What the task asks →
Give back the lines of the records exactly, starting at the first and ending at the one with "wykorzystania oraz sposobu".

Excerpted records →
━━━━━━

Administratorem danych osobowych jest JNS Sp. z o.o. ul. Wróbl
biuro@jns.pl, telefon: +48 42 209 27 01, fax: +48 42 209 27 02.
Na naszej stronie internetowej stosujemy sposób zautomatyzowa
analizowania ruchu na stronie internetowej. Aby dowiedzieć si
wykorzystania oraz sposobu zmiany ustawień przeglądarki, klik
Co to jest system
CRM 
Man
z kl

━━━━━━

Solution to the problem →
Administratorem danych osobowych jest JNS Sp. z o.o. ul. Wróbl
biuro@jns.pl, telefon: +48 42 209 27 01, fax: +48 42 209 27 02.
Na naszej stronie internetowej stosujemy sposób zautomatyzowa
analizowania ruchu na stronie internetowej. Aby dowiedzieć si
wykorzystania oraz sposobu zmiany ustawień przeglądarki, klik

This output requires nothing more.